BEGIN SOURCE MATERIAL

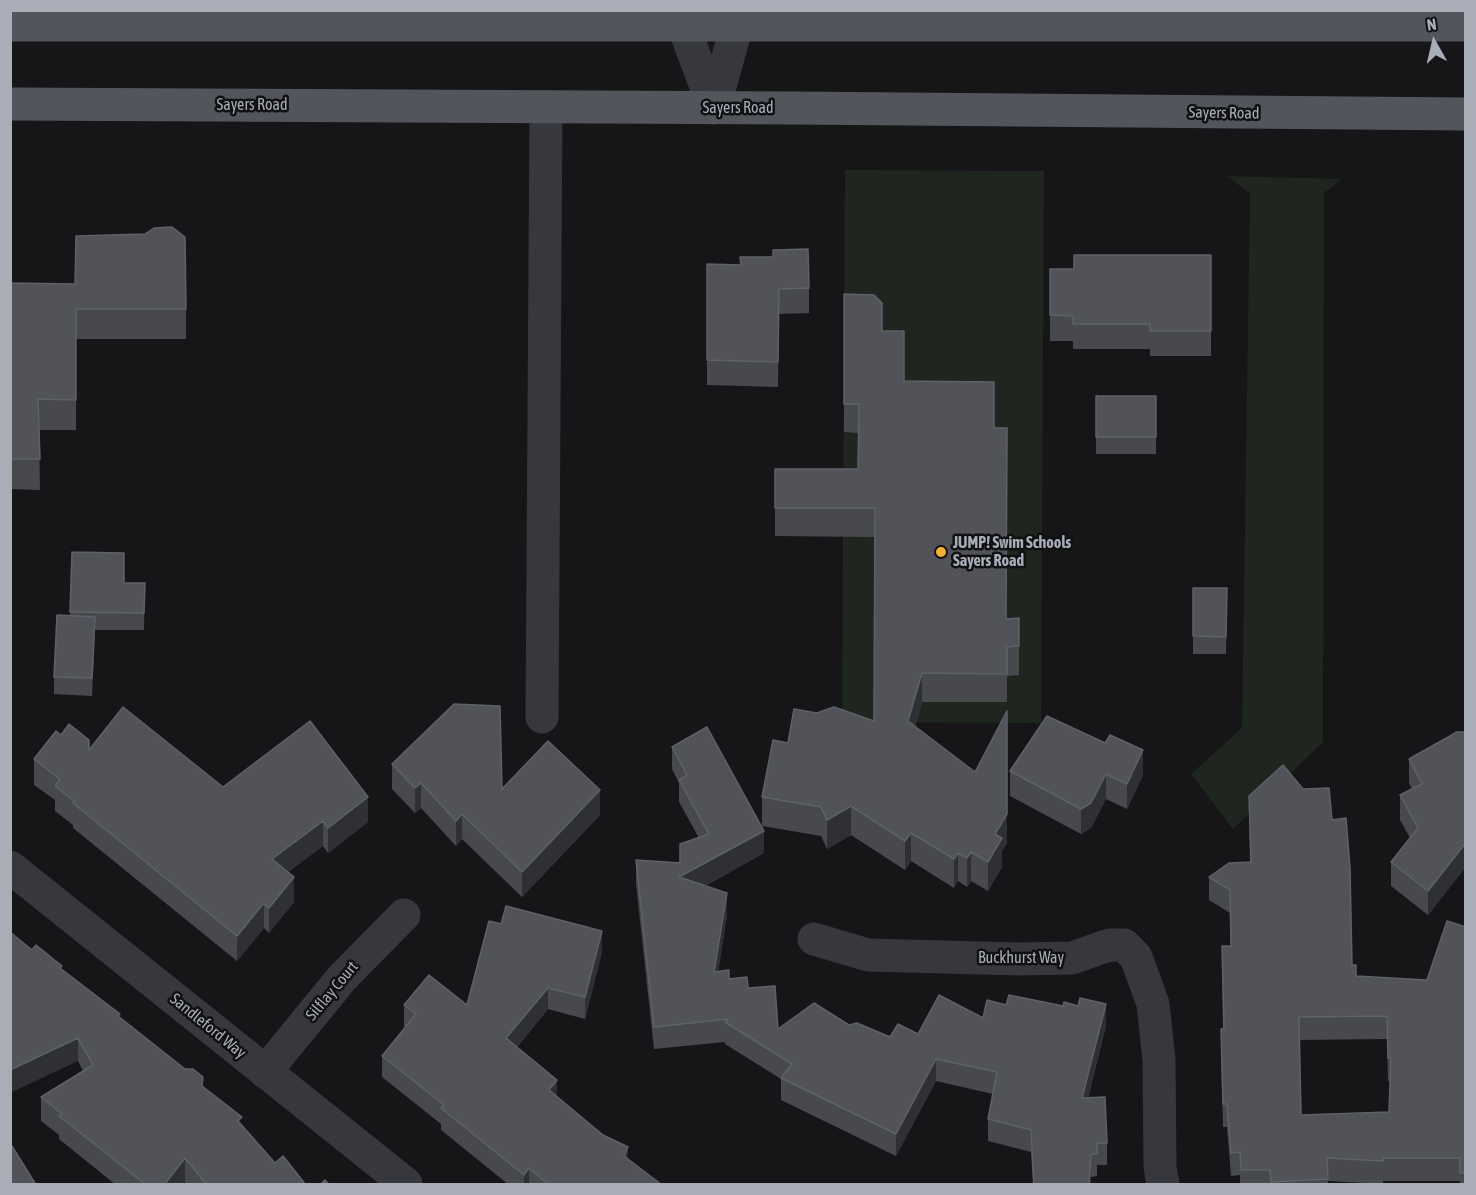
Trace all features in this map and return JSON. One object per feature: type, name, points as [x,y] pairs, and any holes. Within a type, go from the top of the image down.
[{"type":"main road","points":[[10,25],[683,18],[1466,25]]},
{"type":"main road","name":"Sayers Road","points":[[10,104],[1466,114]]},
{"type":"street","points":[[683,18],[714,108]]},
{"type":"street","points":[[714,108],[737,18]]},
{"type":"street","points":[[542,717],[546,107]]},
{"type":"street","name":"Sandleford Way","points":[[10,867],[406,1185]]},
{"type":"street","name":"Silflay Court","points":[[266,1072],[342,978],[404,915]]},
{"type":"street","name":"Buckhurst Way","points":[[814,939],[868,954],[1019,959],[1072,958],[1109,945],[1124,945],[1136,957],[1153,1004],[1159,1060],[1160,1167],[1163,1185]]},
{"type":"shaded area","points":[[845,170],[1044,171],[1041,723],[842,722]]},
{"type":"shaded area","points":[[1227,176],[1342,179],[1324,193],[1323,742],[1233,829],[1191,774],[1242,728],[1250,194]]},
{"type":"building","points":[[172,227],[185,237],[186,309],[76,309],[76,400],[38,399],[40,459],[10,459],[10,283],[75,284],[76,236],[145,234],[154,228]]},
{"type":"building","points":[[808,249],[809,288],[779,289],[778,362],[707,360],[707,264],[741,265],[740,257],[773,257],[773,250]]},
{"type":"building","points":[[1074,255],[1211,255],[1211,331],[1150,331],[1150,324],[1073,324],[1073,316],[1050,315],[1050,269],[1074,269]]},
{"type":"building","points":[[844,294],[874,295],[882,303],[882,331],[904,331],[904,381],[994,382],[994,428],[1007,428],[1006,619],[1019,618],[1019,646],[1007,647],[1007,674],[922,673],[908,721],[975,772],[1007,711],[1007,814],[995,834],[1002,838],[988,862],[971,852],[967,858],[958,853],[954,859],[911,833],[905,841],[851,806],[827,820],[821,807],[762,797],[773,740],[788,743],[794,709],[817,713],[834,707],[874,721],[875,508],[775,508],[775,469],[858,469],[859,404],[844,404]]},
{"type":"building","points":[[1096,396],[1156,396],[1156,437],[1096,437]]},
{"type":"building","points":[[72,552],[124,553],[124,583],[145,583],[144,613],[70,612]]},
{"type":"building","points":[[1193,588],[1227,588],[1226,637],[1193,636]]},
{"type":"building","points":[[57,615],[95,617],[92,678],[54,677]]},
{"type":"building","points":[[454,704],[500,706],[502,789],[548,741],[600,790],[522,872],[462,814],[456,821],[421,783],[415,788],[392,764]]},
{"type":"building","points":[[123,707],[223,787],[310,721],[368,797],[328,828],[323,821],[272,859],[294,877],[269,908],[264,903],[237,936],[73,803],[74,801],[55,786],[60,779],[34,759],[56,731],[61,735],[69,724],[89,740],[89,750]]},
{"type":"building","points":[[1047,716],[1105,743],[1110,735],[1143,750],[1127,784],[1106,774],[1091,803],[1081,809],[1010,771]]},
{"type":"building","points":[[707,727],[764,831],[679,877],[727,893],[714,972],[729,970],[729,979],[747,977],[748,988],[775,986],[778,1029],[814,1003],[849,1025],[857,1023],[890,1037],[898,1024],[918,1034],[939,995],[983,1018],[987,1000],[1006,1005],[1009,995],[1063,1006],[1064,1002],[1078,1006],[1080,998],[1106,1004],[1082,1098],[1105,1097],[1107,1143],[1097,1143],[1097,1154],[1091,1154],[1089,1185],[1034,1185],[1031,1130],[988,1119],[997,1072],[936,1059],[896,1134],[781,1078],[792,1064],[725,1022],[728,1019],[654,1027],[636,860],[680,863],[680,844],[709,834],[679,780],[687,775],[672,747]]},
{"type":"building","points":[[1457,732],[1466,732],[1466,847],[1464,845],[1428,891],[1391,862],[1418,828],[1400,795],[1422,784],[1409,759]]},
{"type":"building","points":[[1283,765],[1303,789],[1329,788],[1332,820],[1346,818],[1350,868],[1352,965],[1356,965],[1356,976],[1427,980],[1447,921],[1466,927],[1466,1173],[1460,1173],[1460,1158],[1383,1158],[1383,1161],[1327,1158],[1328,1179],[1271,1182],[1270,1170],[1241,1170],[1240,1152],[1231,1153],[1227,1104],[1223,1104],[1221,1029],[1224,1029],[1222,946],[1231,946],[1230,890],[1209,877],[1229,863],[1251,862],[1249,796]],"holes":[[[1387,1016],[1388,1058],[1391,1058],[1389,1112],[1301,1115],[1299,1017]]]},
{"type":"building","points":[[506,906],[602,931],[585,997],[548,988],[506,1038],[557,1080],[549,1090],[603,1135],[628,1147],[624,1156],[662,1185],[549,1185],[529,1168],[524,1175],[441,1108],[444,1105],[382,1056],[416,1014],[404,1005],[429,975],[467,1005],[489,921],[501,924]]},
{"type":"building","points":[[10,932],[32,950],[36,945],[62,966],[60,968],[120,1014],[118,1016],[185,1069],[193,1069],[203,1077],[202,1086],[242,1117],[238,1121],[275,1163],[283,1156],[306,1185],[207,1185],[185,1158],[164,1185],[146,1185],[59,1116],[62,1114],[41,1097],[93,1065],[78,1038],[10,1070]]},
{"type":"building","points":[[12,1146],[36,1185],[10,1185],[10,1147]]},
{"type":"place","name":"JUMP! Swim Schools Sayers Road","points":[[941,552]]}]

END SOURCE MATERIAL

> EXERCISE
Among these entries, how many lines include the string "name"? Reply with the number by itself.

> YOUR SOLUTION
6